Crawling servers are stateful but are also transactional in nature i.e. if a complete crawl does not finish, then it will never have a state of “complete”. This also means that if you were to cancel a crawler half way through a job, that you will need to start the crawl from the start again or potentially from the data that had changed state in the source system since the last successful crawl time. Crawlers are responsible for fetching data from a source system. Crawlers are self hosted and when they are run, the CluedIn server is responsible for giving it everything that is necessary to successfully connect and pull the right data from a source system. If you were to cancel a crawl half way through, CluedIn will ingest the data that has been ingested.
It is not recommended to run a Crawling server and a Processing Server in this same CluedIn host, due to the change in nature of stateless and stateful environments.
There are many crawlers that are provided for you in CluedIn, but if you are building your own, it is important to remember that the crawlers should not contain business logic and should not attempt to fix the data from the source.
Crawling data can be complex and error-prone and many things can go wrong such as:
- Time-outs when calling sources
- Network errors when calling sources
- The source changes structure mid crawl
- Authentication can change mid crawl
- Source systems don’t have an obvious way to filter the data
Your crawlers will need to cater for all of the complexities mentioned above and more. Fortunatly, the CluedIn crawler framework helps with all of the above mentioned complexities. You have full control over the granularity of error handling that you would like in your crawlers e.g. managing how often to retry or how many times.
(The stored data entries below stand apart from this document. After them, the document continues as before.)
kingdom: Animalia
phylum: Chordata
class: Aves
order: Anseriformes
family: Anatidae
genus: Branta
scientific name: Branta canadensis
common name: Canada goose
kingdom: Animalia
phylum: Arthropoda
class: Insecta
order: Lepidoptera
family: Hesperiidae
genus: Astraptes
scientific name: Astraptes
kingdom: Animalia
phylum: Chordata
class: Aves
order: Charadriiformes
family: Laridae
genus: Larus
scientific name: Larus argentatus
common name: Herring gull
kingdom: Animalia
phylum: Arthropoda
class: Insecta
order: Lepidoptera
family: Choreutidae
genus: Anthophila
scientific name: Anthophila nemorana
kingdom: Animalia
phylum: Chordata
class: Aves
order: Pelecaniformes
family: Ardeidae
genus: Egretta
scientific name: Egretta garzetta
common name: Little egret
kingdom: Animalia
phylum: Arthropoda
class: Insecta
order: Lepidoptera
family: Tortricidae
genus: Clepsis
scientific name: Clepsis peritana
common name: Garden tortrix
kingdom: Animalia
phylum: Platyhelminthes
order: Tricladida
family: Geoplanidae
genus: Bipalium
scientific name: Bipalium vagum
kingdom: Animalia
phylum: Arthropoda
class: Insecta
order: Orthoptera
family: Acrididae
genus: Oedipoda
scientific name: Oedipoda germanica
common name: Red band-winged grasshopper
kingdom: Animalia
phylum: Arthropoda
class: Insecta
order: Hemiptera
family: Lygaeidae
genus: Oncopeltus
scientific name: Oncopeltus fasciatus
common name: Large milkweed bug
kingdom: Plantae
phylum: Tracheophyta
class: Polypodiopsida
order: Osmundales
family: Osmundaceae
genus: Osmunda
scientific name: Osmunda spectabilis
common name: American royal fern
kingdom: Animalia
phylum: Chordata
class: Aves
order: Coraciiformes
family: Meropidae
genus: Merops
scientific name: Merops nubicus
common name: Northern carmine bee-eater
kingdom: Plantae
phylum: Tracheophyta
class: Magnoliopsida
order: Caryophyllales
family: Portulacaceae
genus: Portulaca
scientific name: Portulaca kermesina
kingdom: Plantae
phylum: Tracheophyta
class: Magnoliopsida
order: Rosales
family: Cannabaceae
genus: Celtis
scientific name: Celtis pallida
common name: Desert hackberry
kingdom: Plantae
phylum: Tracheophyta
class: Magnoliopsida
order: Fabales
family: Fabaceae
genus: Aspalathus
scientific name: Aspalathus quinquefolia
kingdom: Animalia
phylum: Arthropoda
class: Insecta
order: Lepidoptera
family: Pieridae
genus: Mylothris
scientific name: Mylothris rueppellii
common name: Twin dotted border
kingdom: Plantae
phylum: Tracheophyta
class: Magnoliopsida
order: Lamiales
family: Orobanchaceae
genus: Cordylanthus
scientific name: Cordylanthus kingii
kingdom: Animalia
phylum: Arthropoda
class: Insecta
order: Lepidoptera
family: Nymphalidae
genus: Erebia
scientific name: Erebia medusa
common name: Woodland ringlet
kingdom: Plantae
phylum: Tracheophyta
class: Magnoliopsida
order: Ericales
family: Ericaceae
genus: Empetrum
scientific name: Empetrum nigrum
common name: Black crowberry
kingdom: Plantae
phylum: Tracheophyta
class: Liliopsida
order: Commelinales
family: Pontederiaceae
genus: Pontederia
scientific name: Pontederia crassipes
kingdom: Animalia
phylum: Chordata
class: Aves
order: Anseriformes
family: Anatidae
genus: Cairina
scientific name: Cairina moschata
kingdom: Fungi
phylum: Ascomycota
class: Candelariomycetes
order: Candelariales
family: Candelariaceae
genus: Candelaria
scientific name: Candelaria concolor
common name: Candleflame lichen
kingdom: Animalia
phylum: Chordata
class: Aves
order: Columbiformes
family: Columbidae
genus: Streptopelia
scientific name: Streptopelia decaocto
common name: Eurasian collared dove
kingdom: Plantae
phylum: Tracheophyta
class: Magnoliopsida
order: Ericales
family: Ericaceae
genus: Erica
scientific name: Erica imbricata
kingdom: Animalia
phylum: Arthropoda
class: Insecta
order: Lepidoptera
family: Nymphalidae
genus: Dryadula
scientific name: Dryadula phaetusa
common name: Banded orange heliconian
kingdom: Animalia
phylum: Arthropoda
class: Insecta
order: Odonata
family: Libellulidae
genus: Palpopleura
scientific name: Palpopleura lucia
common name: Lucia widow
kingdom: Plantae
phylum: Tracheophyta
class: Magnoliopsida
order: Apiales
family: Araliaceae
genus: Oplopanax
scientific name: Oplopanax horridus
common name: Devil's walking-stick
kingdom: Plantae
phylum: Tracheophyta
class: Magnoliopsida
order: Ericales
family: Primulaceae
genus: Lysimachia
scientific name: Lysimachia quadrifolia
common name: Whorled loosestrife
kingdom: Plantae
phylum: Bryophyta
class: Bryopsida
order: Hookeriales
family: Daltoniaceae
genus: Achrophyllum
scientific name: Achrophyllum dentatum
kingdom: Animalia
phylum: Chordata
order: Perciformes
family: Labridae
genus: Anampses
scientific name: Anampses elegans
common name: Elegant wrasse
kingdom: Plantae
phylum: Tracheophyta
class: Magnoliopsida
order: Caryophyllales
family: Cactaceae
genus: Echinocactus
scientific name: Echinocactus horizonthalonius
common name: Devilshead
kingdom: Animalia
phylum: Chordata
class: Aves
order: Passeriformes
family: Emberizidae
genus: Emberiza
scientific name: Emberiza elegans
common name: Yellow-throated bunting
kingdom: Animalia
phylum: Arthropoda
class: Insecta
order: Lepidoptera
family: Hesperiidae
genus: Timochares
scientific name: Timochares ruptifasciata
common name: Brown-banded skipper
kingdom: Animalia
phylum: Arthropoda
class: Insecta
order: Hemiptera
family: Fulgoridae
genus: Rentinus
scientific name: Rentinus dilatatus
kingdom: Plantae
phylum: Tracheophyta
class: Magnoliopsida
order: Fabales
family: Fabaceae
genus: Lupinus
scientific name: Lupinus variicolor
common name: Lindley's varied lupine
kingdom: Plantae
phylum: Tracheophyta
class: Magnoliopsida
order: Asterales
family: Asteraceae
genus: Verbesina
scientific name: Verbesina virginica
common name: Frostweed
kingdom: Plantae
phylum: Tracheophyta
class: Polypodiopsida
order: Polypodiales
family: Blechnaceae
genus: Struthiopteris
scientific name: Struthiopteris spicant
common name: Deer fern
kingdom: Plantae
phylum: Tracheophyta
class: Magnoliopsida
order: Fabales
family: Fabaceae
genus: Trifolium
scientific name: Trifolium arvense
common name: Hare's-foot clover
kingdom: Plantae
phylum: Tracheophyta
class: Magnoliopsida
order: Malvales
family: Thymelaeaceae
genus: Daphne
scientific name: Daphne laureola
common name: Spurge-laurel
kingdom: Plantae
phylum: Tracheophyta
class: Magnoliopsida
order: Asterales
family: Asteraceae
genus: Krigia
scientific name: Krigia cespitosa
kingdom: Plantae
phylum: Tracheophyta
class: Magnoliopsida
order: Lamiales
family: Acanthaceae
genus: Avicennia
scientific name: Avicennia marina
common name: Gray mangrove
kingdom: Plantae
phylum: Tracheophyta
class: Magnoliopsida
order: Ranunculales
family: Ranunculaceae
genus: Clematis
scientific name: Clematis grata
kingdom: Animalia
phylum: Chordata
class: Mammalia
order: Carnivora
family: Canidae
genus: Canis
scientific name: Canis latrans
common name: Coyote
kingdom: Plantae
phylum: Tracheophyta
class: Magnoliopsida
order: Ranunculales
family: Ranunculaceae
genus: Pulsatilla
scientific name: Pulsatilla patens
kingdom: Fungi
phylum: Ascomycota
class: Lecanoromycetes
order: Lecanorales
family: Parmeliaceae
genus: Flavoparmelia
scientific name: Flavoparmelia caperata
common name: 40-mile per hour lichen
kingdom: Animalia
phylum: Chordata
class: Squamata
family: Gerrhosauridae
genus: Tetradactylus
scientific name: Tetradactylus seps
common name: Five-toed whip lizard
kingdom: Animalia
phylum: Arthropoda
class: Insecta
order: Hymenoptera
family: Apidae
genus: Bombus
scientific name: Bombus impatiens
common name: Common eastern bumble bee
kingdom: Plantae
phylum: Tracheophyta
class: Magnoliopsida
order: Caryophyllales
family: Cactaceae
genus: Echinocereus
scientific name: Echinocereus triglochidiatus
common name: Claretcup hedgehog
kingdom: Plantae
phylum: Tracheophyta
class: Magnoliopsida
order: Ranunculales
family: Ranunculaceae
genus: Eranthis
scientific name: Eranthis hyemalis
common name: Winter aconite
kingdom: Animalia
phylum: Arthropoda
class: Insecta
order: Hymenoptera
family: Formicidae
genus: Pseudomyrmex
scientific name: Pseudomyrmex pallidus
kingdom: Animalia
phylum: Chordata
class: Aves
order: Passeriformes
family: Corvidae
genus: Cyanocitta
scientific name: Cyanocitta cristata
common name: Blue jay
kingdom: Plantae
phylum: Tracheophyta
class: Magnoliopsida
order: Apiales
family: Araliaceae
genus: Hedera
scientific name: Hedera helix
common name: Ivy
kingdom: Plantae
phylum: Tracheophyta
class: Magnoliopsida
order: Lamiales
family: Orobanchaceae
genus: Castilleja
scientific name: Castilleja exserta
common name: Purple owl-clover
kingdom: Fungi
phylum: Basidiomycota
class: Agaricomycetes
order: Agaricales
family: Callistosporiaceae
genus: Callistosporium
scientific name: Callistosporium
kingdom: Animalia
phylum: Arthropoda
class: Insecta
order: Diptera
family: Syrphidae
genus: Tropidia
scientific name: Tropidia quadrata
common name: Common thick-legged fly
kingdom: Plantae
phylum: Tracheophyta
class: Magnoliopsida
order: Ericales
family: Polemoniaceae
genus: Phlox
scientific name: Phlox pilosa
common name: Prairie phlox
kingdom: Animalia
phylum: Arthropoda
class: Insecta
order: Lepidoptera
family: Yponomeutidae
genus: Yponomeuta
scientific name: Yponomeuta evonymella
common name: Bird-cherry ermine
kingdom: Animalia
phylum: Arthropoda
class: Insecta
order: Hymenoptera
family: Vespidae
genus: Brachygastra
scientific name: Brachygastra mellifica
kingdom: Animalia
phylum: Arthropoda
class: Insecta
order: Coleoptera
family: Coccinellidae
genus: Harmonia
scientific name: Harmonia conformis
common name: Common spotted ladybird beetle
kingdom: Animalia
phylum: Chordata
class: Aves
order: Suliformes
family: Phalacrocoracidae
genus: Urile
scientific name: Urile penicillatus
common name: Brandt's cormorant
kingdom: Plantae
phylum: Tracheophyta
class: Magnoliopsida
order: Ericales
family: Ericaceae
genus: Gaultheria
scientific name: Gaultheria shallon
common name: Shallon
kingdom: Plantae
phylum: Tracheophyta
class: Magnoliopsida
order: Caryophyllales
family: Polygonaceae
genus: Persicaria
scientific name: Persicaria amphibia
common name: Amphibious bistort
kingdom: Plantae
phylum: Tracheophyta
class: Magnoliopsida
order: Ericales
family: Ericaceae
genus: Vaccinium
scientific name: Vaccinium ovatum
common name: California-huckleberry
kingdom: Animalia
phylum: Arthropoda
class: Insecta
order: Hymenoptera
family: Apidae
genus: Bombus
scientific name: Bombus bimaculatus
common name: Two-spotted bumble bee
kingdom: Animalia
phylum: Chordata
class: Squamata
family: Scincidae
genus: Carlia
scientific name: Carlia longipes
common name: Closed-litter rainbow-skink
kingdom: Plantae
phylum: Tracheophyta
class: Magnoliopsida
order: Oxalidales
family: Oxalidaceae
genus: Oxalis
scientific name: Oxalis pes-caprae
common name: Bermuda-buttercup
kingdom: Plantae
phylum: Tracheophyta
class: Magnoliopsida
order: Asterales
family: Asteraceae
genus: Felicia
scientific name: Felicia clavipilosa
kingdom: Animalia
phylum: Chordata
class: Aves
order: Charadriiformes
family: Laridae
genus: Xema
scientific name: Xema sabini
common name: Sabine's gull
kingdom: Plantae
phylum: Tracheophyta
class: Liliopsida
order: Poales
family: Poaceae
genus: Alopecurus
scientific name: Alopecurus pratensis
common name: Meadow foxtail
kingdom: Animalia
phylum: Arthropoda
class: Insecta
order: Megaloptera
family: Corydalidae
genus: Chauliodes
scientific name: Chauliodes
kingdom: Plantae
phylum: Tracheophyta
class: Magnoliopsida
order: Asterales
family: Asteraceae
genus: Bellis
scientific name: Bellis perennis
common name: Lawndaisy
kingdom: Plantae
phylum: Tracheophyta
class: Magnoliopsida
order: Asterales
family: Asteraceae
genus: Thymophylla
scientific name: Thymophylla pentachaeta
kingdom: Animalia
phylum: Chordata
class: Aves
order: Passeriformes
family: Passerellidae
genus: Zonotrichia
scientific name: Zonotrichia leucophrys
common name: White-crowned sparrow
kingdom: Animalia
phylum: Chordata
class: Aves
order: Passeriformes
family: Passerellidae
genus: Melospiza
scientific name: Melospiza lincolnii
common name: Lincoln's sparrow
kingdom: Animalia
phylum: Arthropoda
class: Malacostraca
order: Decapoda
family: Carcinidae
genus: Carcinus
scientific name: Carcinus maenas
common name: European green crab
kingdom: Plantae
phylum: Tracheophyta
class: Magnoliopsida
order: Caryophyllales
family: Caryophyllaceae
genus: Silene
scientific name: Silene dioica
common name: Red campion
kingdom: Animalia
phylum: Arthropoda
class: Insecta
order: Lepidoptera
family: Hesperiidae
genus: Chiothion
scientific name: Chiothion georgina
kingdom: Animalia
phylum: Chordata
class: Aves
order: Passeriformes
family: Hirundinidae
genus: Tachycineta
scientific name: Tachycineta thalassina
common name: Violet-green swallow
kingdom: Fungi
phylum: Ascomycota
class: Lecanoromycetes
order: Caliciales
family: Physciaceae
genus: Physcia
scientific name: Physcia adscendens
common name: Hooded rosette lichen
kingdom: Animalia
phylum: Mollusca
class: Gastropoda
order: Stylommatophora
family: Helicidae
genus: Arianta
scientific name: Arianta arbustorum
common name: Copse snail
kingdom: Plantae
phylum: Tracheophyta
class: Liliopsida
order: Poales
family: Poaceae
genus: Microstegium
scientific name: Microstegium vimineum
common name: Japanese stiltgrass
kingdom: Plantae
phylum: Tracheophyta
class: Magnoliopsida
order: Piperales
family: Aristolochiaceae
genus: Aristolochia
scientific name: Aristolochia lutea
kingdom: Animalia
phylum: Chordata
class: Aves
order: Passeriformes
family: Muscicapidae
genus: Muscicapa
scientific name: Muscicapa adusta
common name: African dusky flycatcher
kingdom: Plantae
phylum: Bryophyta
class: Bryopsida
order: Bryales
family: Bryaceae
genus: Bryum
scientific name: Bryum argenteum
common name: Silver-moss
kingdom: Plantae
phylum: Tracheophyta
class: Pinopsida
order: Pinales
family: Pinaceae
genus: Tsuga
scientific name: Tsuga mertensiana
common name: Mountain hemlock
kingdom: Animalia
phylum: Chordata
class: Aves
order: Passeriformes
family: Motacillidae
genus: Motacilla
Here is a list of things you should be covering with any custom crawlers that you extend CluedIn with:
Test 429 Status Code Handling - Does the crawler handle limiting requests?
Test that Dates are in the right format. - If we are using dates in the Vocabulary, do they format to ToString(“o”)?
Test Webhook processing, creation, deletion. - Does the webhook creation process and deletion process work?
Management Endpoint for Webhooks - Is there a link in the User Interface where the user can manage any webhooks that CluedIn creates?
Test that you are handling for configuration filters e.g. Folders, Labels. - What configuration can the user set to filter what the crawler goes out and gets?
OAuth2, OAuth, Basic, ApiToken, Custom - What type of authentication can this API support? Remember that you can support many different types of Authentication.
Refresh Token - How does a provider refresh an access token?
API Rate Limiting - What rules are in place to limit what the crawler does?
Expire Token - When does an access token expire?
OAuth 2 flow endpoints. - What are the Oauth 2 flow endpoints?
Supports Webhooks - Does this provider support Webhooks?
Are Webhooks Manual or Automatic - Does the provider support programmatic webhook creation or does the user need to manually set this up?
Configuration of Providers -> List, Tree, Setting, Checkbox?
Configuration for AutoWatching new things in providers - Will CluedIn automatically sync NEW folders and channels that are added into the provider.
Paging - How to page results in a reasonable amount of data at a time?
Filtering on only getting the latest (on the regular crawls) - Every 4 hour crawl only pulls the latest data since the previous crawl. Every weekly crawler gets everything again from the crawler.
Getting the Entity Statistics - Does the provider support a way to figure out how much data of different types they have?
Get Permissions - Are there any persmissions set in the provider for read/write access?
Does the source use a cursor to get latest or a date filter (what format) - If the provider uses a cursor instead of a date filter.
Url to Logo - What is the Url of a good high quality 400x400 image icon of the provider?
Description of Provider - Small description of the provider.
Schema for Connections - Does the crawler connect properly with the right edge type, edge direction.
Has a Dynamic Template - Does the provider support custom and dynamic objects e.g. SharePoint/Podio/Hubspot etc.
Test API Token or Credentials - Does the provider support Developer API tokens.
Type of Provider - Is it Cloud? Is it On-Premise?
Schedule of How Often this Runs - How often does a crawl run?
How to Get Account Id and Account Display - What is the unique ID of the provider per user and what is the friendly name to display in the UI.
Id - What is the GUID of the provider?
ReAuth Endpoint - Endpoint in CluedIn to run the ReAuth Process.
Requirements and APP to be installed - Does CluedIn need to install an APP before it can talk to it?
Requires a Paid Account / Premium Account - Will CluedIn only work if the provider is a paid account?
App Install Url - What is the Install Url of an App if it requires an App to be installed first?